9. Suppose that the domestic demand and supply for hats in a small open economy are given by:

Q = 100 - P (demand)

Q = 50 + 2P (supply)

Where Q denotes quantity and P denotes price.

a) If the world price is 10 what is the free trade level of imports?

To find trade, substitute P=$10 into the two equations. Demand equals 90 and domestic supply equals 70. At a price of $10, excess demand, imports, would be 20.

b) Suppose that the country imposes a quota of 11 units, how much will the domestic price rise?

To find this price, set excess demand (M=Qd - Qs) equal to 11 and solve for P.

Imports, 11 = (100 - P) - (50 + 2P)

3P = 100 - 50 - 11 = 39.

P = 13. Thus price rises by 3.

c) What will be the welfare effects on this country of a quota of 11 units?

The welfare effects include the deadweight costs and (possibly) the quota rents.

Deadweight costs = 0.5*equivalent tariff * change in imports

= 0.5*3*(20-11) = 13.5

The quota rents = equivalent tariff * imports = 3*11 = 33.

The (static) welfare cost is, at best, 13.5, if the quota rents are captured by the importing country and not wasted on rent seeking. At worst, the static welfare loss is as much as 46.5, if all the quota rents are given to a foreign country or spent on rent-seeking activities. Of course, if demand grows, or if there is domestic monopoly power, then the losses under the quota are even higher.

d) Suppose instead that this country negotiates a VER of 11 units with its chief foreign supplier. What are the welfare effects of this policy?

The welfare effects of the VER include the deadweight costs and all of the quota rents or 46.5

10. According to the analysis in this chapter, VERs are a more costly form of protection than tariffs or other types of quotas. Why do countries like the United States continue to protect certain industries using this form of protection?

VERs continue to be used for several of the following reasons. First, as with most NTBs, it is hard for consumers to associate increases in product prices with the policy that has been reached. Second, until recently, VERs have allowed governments to impose quotas that circumvent older GATT proscriptions on such policies. However, the WTO now imposes some limits on the use of VERS; the Uruguay Round agreement states that VERs will be phased out by the year 2000. Finally, because the policy affords some compensation to the countries whose goods are restricted, policy makers may be less reluctant to impose these barriers.

11. Suppose that Guatland protects its motorcycle industry with a quota that raises domestic prices by $100 per unit. If Guatland’s government were to then impose a tariff of $90 per motorcycle, what would happen to Guat motorcycle imports? What would be the welfare effects of this tariff on the Guat economy?

Nothing should happen to the price of motorcycles. The tariff is less restrictive than the preexisting quota, as shown by the red line below; it serves merely to redistribute quota rents from importers to the government.

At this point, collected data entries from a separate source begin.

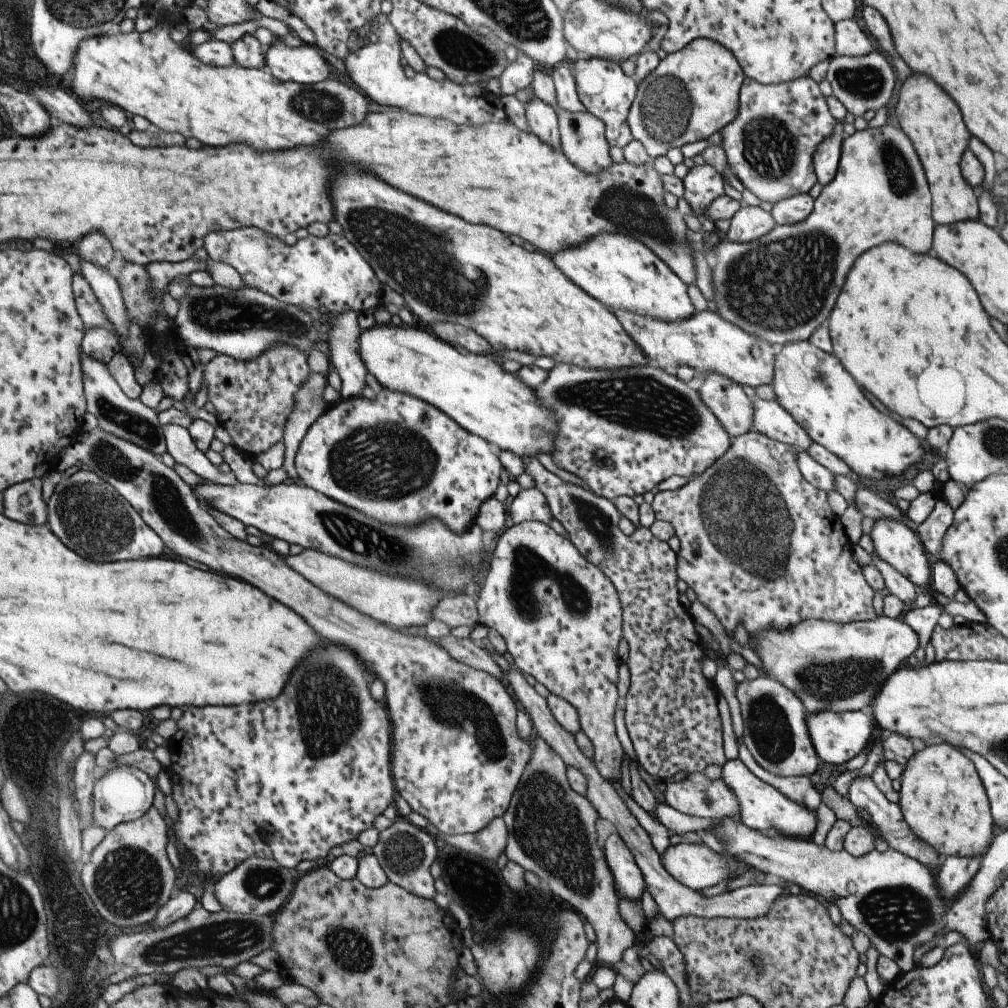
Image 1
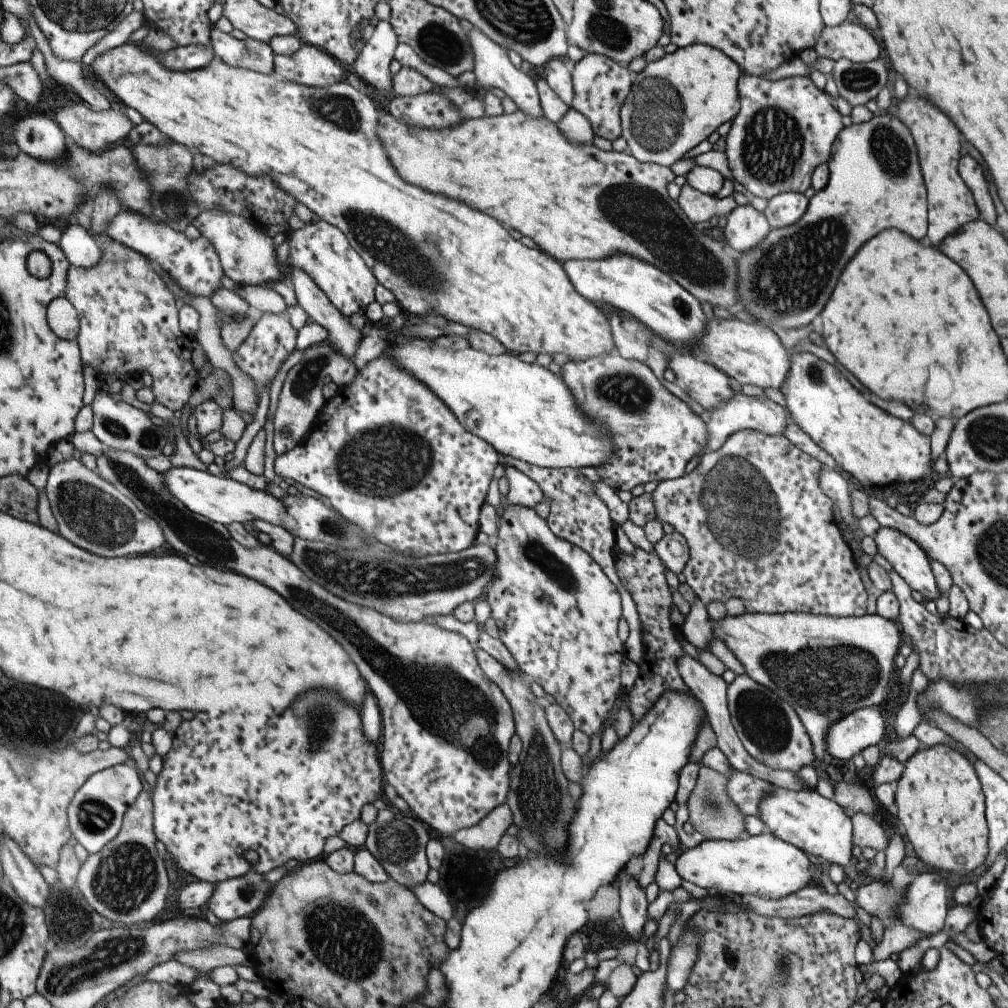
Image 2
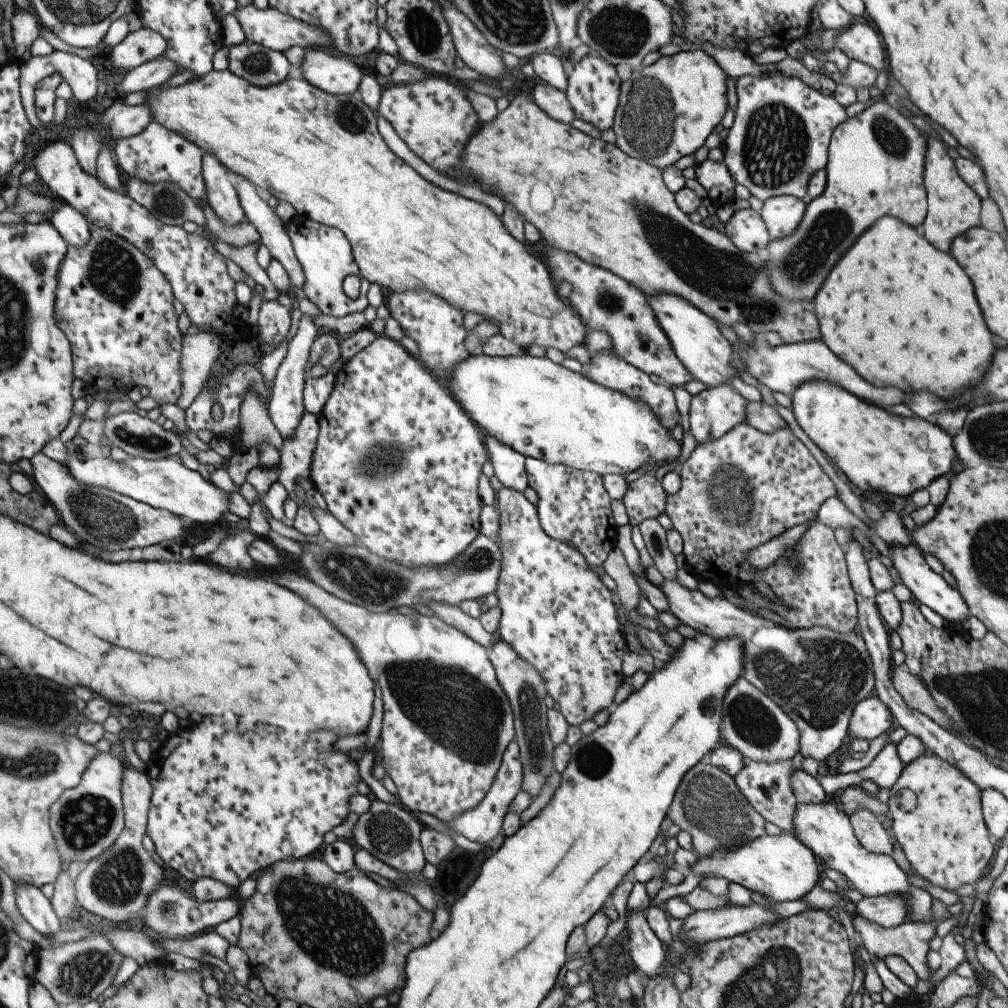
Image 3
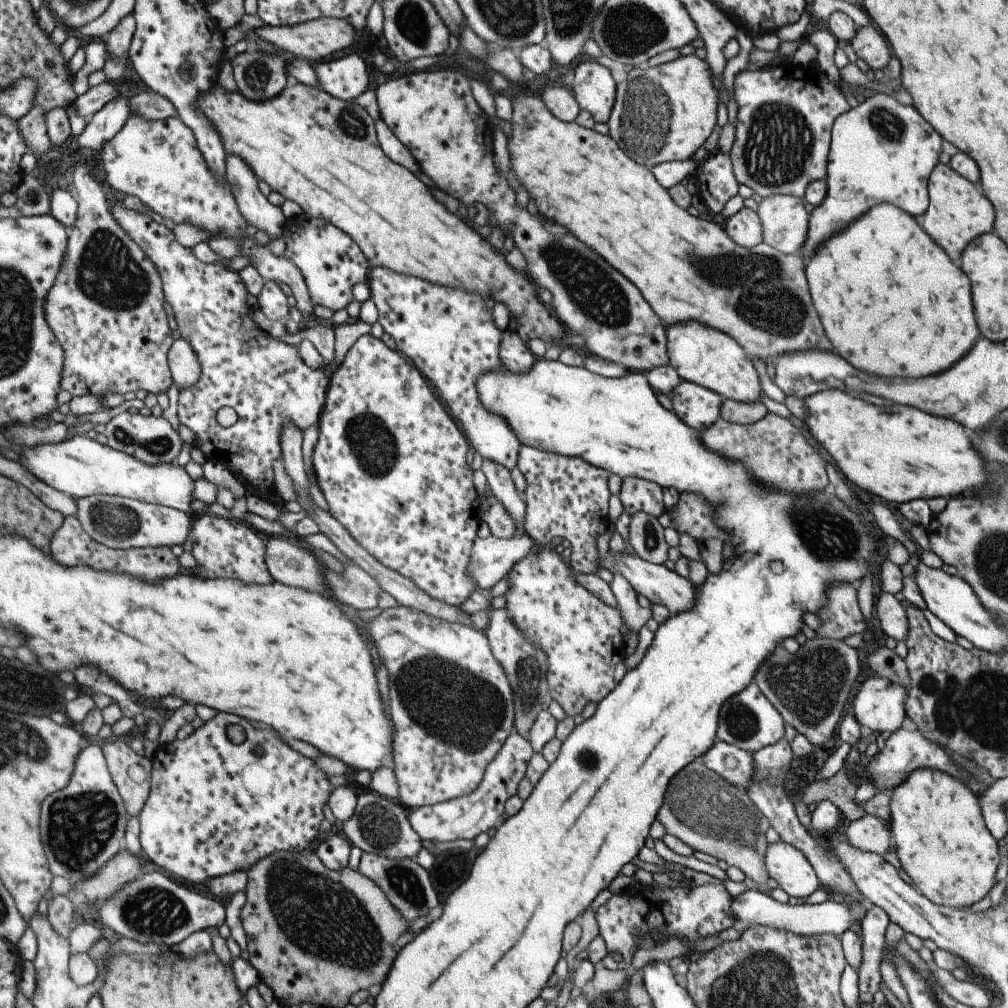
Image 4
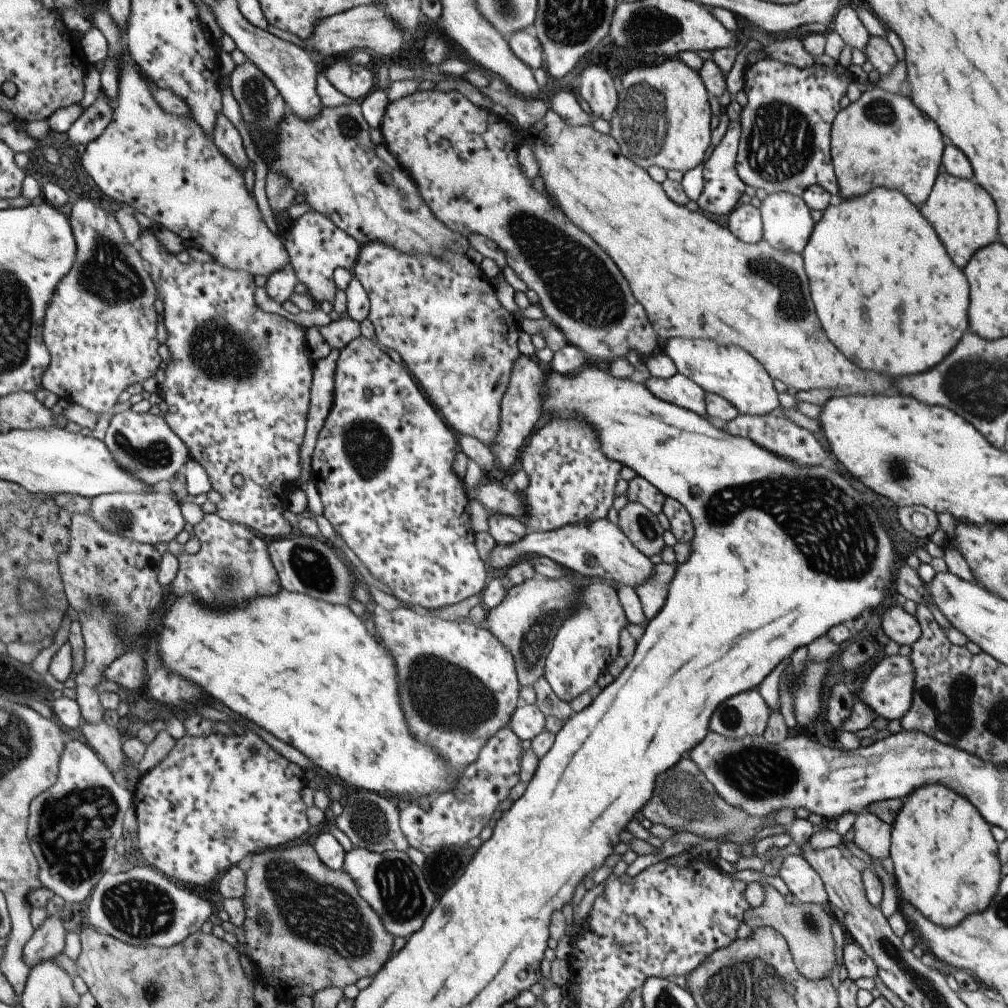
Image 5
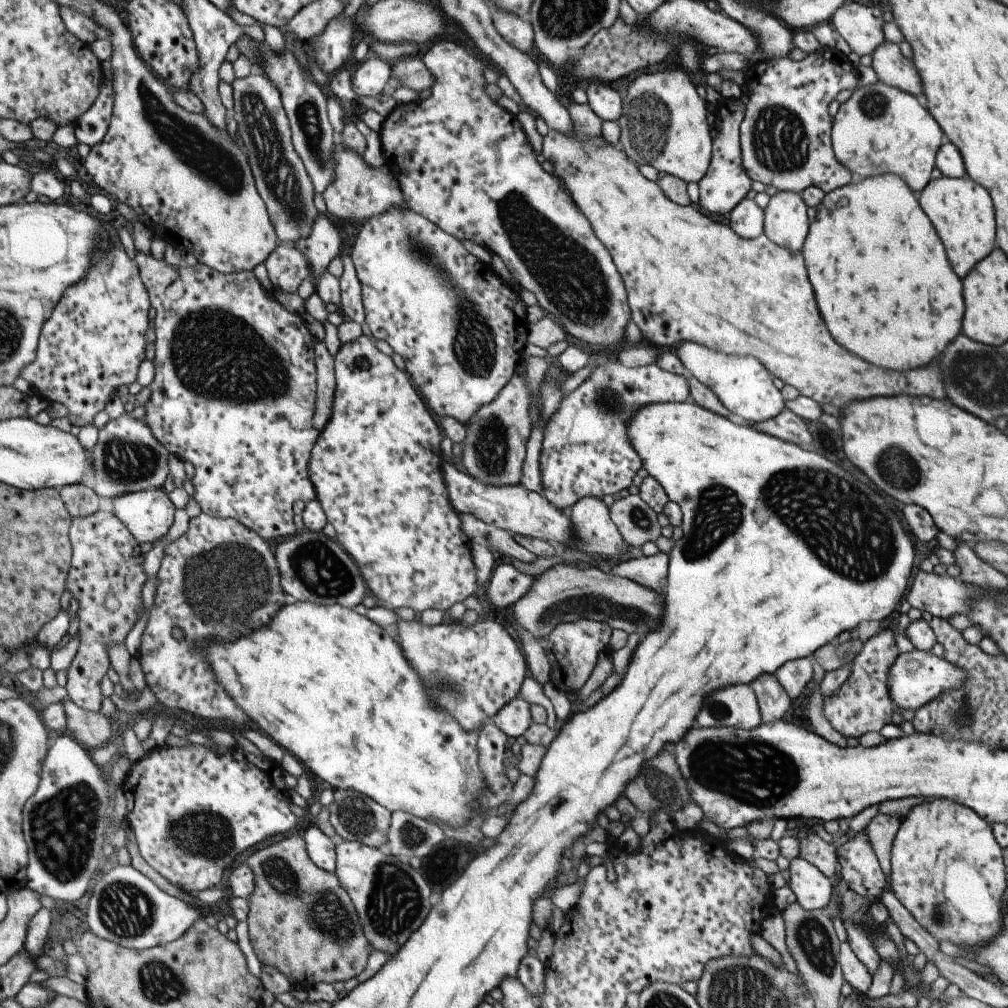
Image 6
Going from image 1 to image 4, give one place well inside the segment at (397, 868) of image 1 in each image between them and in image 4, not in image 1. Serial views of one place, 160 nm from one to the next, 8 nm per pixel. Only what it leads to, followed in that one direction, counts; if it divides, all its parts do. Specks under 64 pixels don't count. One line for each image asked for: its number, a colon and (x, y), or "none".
2: (397, 840)
3: (390, 833)
4: (379, 826)

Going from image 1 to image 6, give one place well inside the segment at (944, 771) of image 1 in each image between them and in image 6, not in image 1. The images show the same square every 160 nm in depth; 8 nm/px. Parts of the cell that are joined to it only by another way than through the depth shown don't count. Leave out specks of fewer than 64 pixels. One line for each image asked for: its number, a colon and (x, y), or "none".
2: (940, 805)
3: (944, 838)
4: (941, 842)
5: (945, 862)
6: (946, 869)

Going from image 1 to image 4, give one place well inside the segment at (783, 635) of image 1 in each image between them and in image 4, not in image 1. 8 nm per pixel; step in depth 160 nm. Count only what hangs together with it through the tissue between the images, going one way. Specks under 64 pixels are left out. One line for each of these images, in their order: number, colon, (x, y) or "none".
2: (825, 667)
3: (816, 676)
4: (810, 688)

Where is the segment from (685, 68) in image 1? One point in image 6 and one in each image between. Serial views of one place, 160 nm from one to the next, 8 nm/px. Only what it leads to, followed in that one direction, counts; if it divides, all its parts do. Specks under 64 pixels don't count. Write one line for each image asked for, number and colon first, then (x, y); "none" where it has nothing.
2: (673, 103)
3: (665, 111)
4: (663, 113)
5: (662, 116)
6: (662, 124)

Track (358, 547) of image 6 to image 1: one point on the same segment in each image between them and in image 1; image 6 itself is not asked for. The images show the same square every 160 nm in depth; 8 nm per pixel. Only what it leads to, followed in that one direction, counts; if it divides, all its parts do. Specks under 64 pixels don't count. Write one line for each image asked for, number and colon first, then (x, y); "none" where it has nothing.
1: (397, 459)
2: (390, 457)
3: (396, 461)
4: (390, 463)
5: (381, 463)

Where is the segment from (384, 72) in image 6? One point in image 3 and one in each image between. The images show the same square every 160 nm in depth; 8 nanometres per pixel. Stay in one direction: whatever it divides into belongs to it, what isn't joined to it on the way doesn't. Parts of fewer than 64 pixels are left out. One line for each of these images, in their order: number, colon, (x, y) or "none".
3: (337, 75)
4: (344, 78)
5: (354, 81)

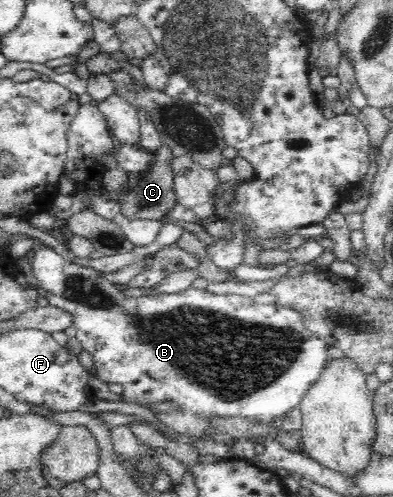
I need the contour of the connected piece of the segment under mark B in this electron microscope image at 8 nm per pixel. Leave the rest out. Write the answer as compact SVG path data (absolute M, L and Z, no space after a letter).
M38 244L36 254L32 258L31 266L34 276L40 285L40 289L46 292L46 299L51 306L62 308L73 315L73 326L77 334L76 337L83 350L87 351L92 360L96 374L107 384L121 384L124 387L123 396L128 396L134 404L148 404L156 400L174 400L181 406L180 412L176 414L156 414L156 419L172 428L175 432L186 435L190 438L200 438L204 434L211 433L207 422L199 421L200 418L213 416L237 416L240 418L254 419L260 424L274 424L276 420L284 419L285 415L293 409L299 408L302 400L308 392L318 383L322 372L326 370L330 362L329 344L316 337L310 330L304 327L302 318L292 308L281 306L280 304L257 304L254 298L240 296L238 294L210 294L206 290L198 288L188 288L177 294L162 294L156 297L131 298L123 294L120 286L111 284L106 279L99 276L99 273L92 268L83 268L78 264L68 262L55 252L53 248Z

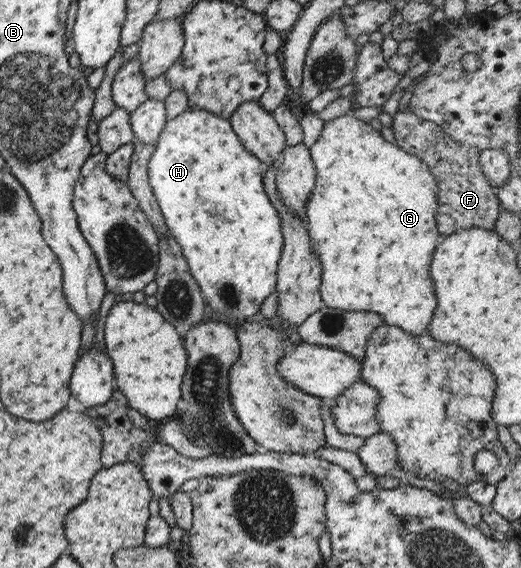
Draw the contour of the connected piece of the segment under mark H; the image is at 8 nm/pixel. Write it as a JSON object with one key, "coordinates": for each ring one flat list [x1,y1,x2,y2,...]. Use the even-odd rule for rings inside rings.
{"coordinates":[[189,109,166,121,148,160,148,181,167,231,180,245,188,271,202,293,209,317,230,323,256,315,260,303,276,284,276,268,283,248,280,218,262,191,262,165,248,153,228,120,204,109]]}

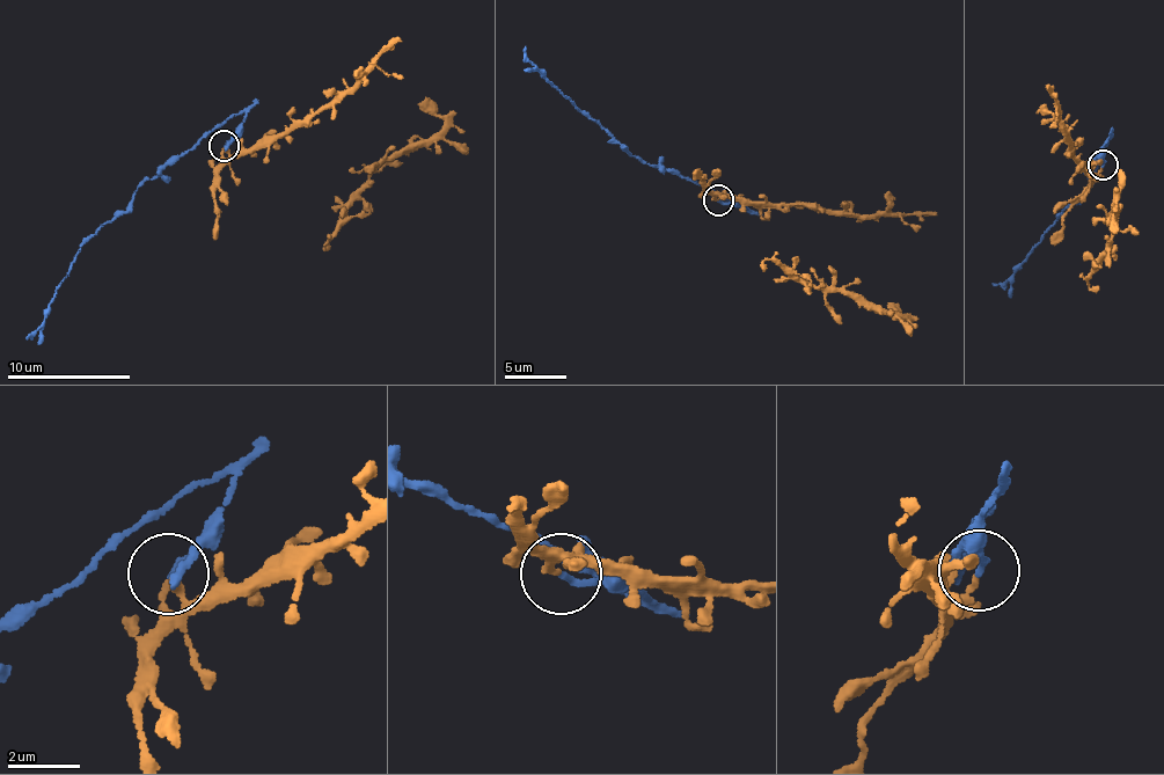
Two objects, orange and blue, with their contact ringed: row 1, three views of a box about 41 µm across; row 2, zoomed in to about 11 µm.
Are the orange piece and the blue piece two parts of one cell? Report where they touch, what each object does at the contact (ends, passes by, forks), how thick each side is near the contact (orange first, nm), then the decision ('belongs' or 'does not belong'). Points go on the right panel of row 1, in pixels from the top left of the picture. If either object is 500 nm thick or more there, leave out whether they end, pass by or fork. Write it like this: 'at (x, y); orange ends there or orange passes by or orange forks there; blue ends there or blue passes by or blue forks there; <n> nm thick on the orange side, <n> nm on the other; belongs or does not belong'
at (1103, 165); orange ends there; blue ends there; 180 nm thick on the orange side, 170 nm on the other; does not belong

As such, there is no effect on Guat welfare, unless the quota rents were lost to Guat under the quota.

12. Under what circumstances can commercial policy be an effective tool to solve world environmental problems? Under what circumstances will commercial policy not be very effective? In general, which set of circumstances are more likely to exist in the real world?

Commercial policy would be most effective in those cases where the country that imposes the policy is the primary purchaser of the product whose production is responsible for the environmental problems. In this case, trade barriers could reduce the world price, and reduce foreign production (and hence pollution). This situation is, in effect, symmetric to the optimal tariff argument. Even in this case, however, protection could lead to increased production of the product in the home country. Hence, it may be necessary to supplement protection with local environmental taxes—indeed that may be the only WTO legal measure. If these conditions do not hold, as is most often the case, then commercial policy will have little or no positive effect on the environment.